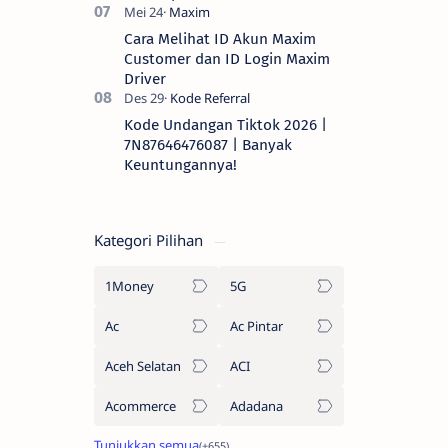
Cara Melihat ID Akun Maxim
Customer dan ID Login Maxim
Driver
Kode Undangan Tiktok 2026 |
7N87646476087 | Banyak
Keuntungannya!
Kategori Pilihan
1Money
5G
Ac
Ac Pintar
Aceh Selatan
ACI
Acommerce
Adadana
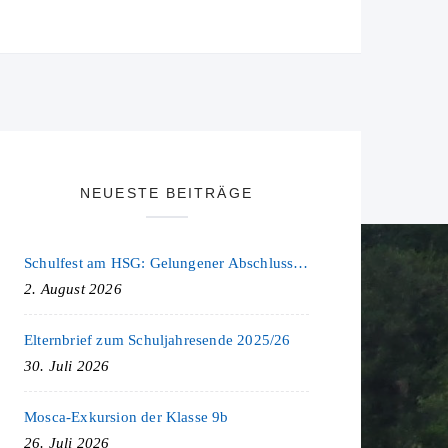
NEUESTE BEITRÄGE
Schulfest am HSG: Gelungener Abschluss eines ereignisreichen Schuljahres
2. August 2026
Elternbrief zum Schuljahresende 2025/26
30. Juli 2026
Mosca-Exkursion der Klasse 9b
26. Juli 2026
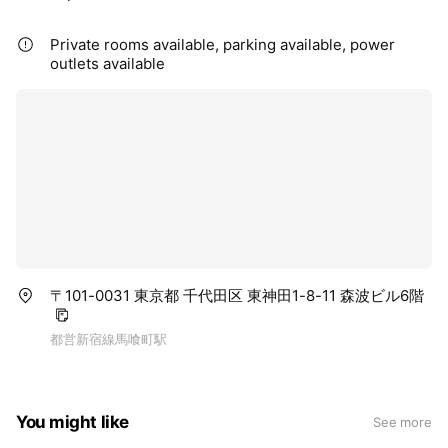
Private rooms available, parking available, power
outlets available
〒101-0031 東京都 千代田区 東神田1-8-11 森波ビル6階
都営新宿線馬喰町駅
You might like
See more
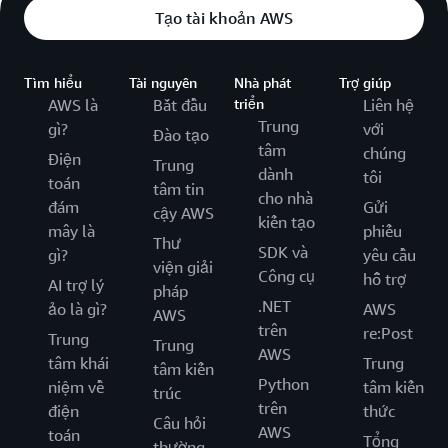
Tạo tài khoản AWS
Tìm hiểu
Tài nguyên
Nhà phát
Trợ giúp
AWS là
Bắt đầu
triển
Liên hệ
Trung
gì?
với
Đào tạo
tâm
chúng
Điện
Trung
dành
tôi
toán
tâm tin
cho nhà
đám
Gửi
cậy AWS
kiến tạo
mây là
phiếu
Thư
SDK và
gì?
yêu cầu
viện giải
Công cụ
hỗ trợ
AI trợ lý
pháp
.NET
ảo là gì?
AWS
AWS
trên
re:Post
Trung
Trung
AWS
tâm khái
Trung
tâm kiến
Python
niệm về
tâm kiến
trúc
trên
điện
thức
Câu hỏi
AWS
toán
Tổng
thường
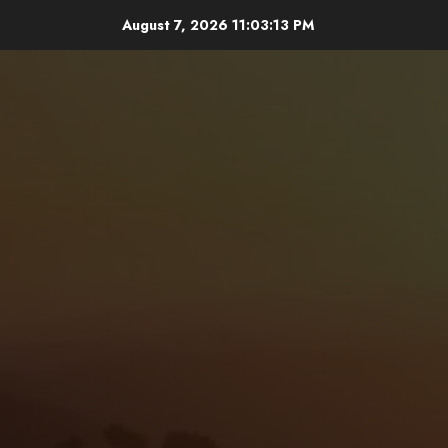
Skip
August 7, 2026
11:03:15 PM
to
content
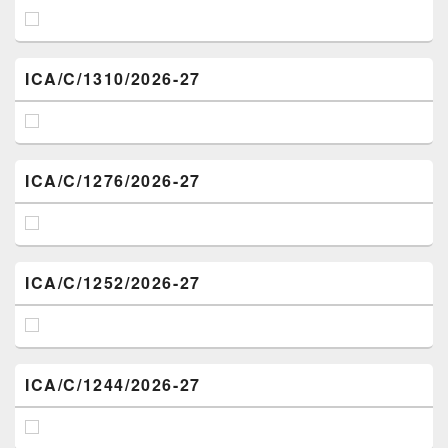
ICA/C/1310/2026-27
ICA/C/1276/2026-27
ICA/C/1252/2026-27
ICA/C/1244/2026-27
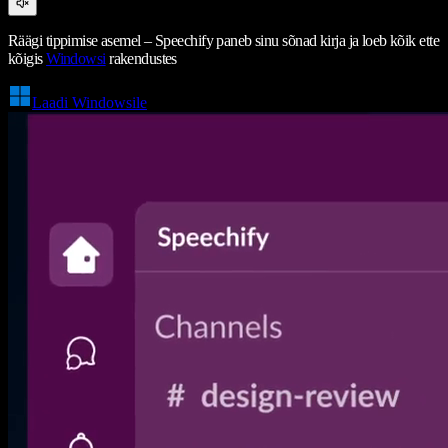
Räägi tippimise asemel – Speechify paneb sinu sõnad kirja ja loeb kõik ette
kõigis
Windowsi
rakendustes
Laadi Windowsile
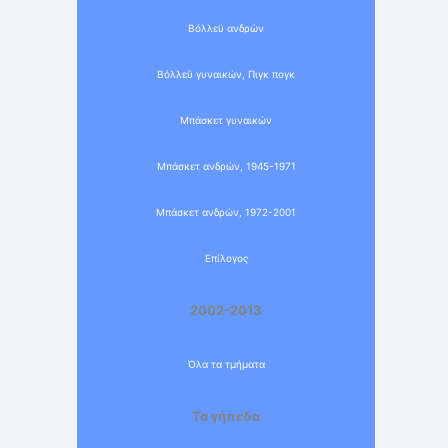
Βόλλεϋ ανδρών
Βόλλεϋ γυναικών, Πιγκ πογκ
Μπάσκετ γυναικών
Μπάσκετ ανδρών, 1945-1971
Μπάσκετ ανδρών, 1972-2001
Επίλογος
2002-2013
Όλα τα τμήματα
Τα γήπεδα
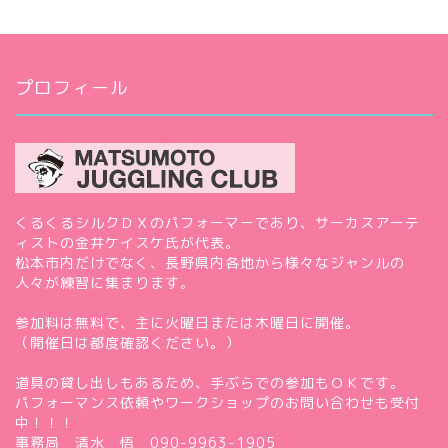
プロフィール
くるくるシルクＤＸのパフォーマーであり、サーカスアーテ
ィストの金井ケイスケ氏が代表。
松本市内だけでなく、長野県内各地から様々なジャンルの
人々が練習に集まります。
参加料は無料で、主に火曜日または木曜日に開催。
（開催日は都度確認ください。）
道具の貸し出しもあるため、手ぶらでの参加もＯＫです。
パフォーマンス依頼やワークショップのお問い合わせも受付
中！！！
事務局 清水 悟 090-9963-1905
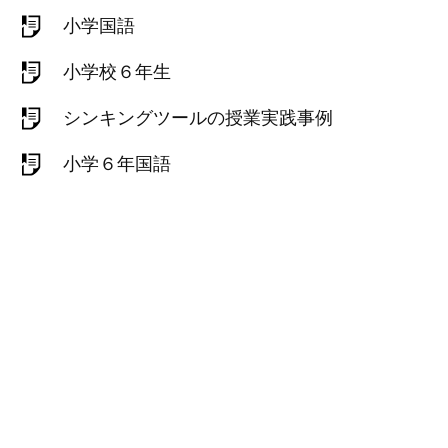
小学国語
小学校６年生
シンキングツールの授業実践事例
小学６年国語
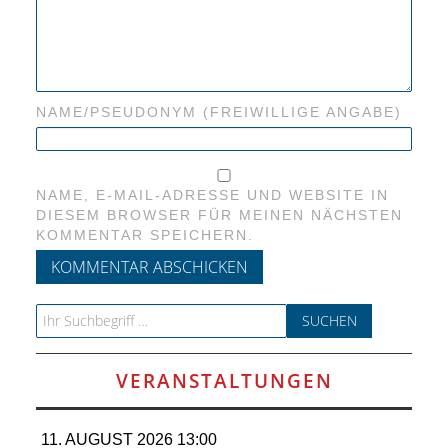
NAME/PSEUDONYM (FREIWILLIGE ANGABE)
NAME, E-MAIL-ADRESSE UND WEBSITE IN
DIESEM BROWSER FÜR MEINEN NÄCHSTEN
KOMMENTAR SPEICHERN.
Search for:
VERANSTALTUNGEN
11. AUGUST 2026 13:00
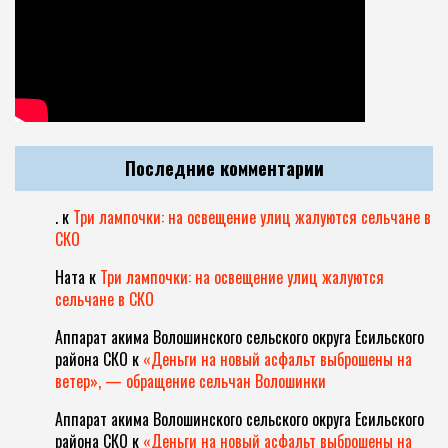
Последние комментарии
.
к
Три лампочки: на освещение улиц жалуются сельчане в
СКО
Ната
к
Три лампочки: на освещение улиц жалуются
сельчане в СКО
Аппарат акима Волошинского сельского округа Есильского
района СКО
к
«Деньги на новый асфальт выброшены на
ветер», — обращение сельчан Волошинки
Аппарат акима Волошинского сельского округа Есильского
района СКО
к
«Деньги на новый асфальт выброшены на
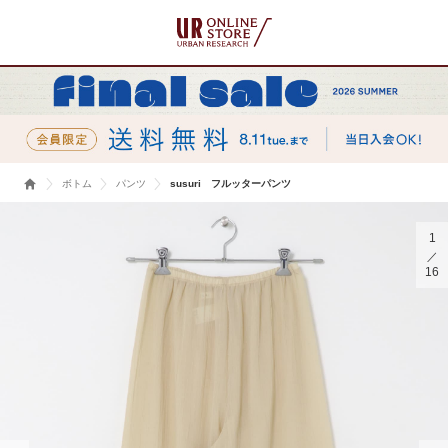
ボトム
パンツ
susuri フルッターパンツ
1
16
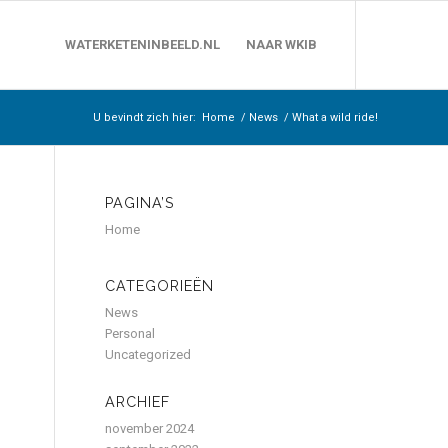
WATERKETENINBEELD.NL
NAAR WKIB
U bevindt zich hier:
Home
/
News
/
What a wild ride!
PAGINA’S
Home
CATEGORIEËN
News
Personal
Uncategorized
ARCHIEF
november 2024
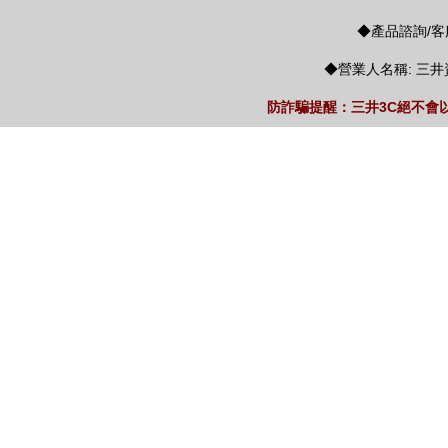
◆產品諮詢/客服
◆營業人名稱: 三井
防詐騙提醒：三井3C絕不會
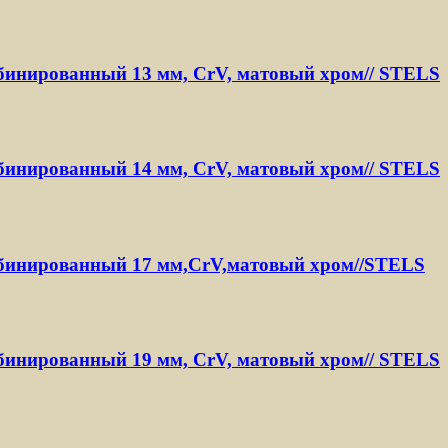
инированный 13 мм, CrV, матовый хром// STELS
инированный 14 мм, CrV, матовый хром// STELS
инированный 17 мм,CrV,матовый хром//STELS
инированный 19 мм, CrV, матовый хром// STELS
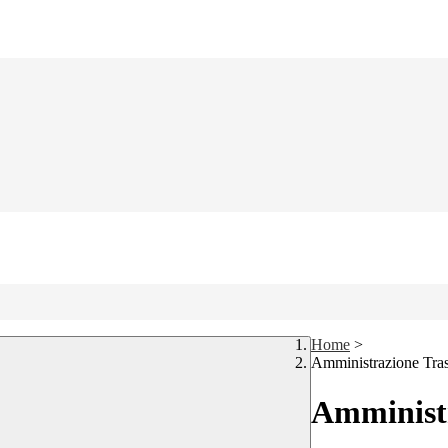
Home
>
Amministrazione Tra
Amministr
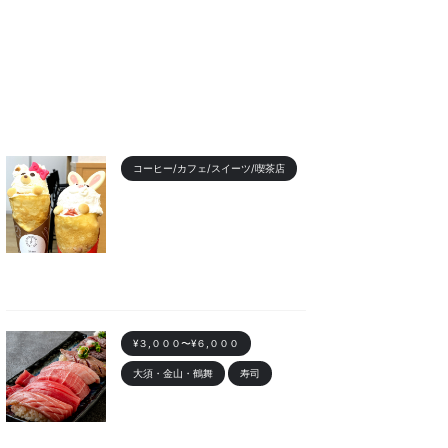
コーヒー/カフェ/スイーツ/喫茶店
【2023年最新】名古屋のお
すすめクレープランキング！
かわいい動物クレープも
2023/11/7
¥３,０００〜¥６,０００
大須・金山・鶴舞
寿司
金山 「寿司まる辰 金山店」
オープン！安くて美味しい寿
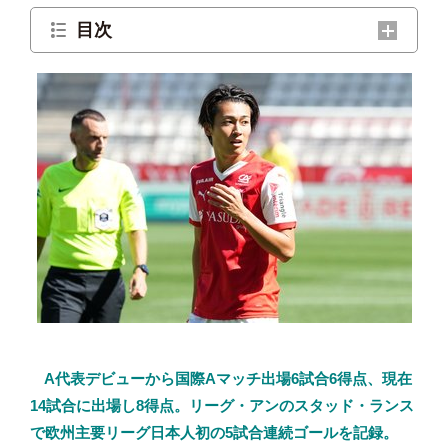
目次
18歳で海外移籍を決断した理由
中村敬斗の自己分析
A代表デビューから国際Aマッチ出場6試合6得点、現在
14試合に出場し8得点。リーグ・アンのスタッド・ランス
で欧州主要リーグ日本人初の5試合連続ゴールを記録。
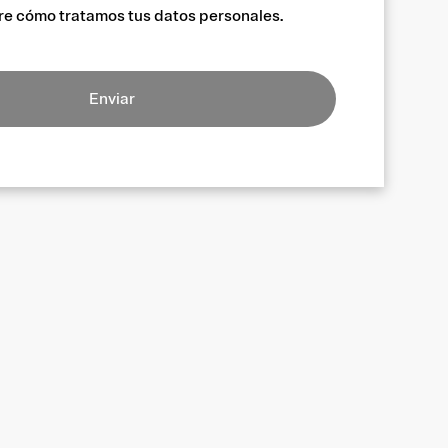
re cómo tratamos tus datos personales.
Enviar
┄┄┄┄┄┄┄┄┄┄
Put the listing above into a Markdown table with the columns Row and Line. Begin at the line that has "コーヒー/カフェ/スイーツ/喫茶店" and stop after the last line of the listing, skipping blank lines and leaving the pictures out.

Finished task >>
| Row | Line |
|---|---|
| 1 | コーヒー/カフェ/スイーツ/喫茶店 |
| 2 | 【2023年最新】名古屋のお |
| 3 | すすめクレープランキング！ |
| 4 | かわいい動物クレープも |
| 5 | 2023/11/7 |
| 6 | ¥３,０００〜¥６,０００ |
| 7 | 大須・金山・鶴舞 |
| 8 | 寿司 |
| 9 | 金山 「寿司まる辰 金山店」 |
| 10 | オープン！安くて美味しい寿 |
| 11 | 目次 |
| 12 | 18歳で海外移籍を決断した理由 |
| 13 | 中村敬斗の自己分析 |
| 14 | A代表デビューから国際Aマッチ出場6試合6得点、現在 |
| 15 | 14試合に出場し8得点。リーグ・アンのスタッド・ランス |
| 16 | で欧州主要リーグ日本人初の5試合連続ゴールを記録。 |
| 17 | re cómo tratamos tus datos personales. |
| 18 | Enviar |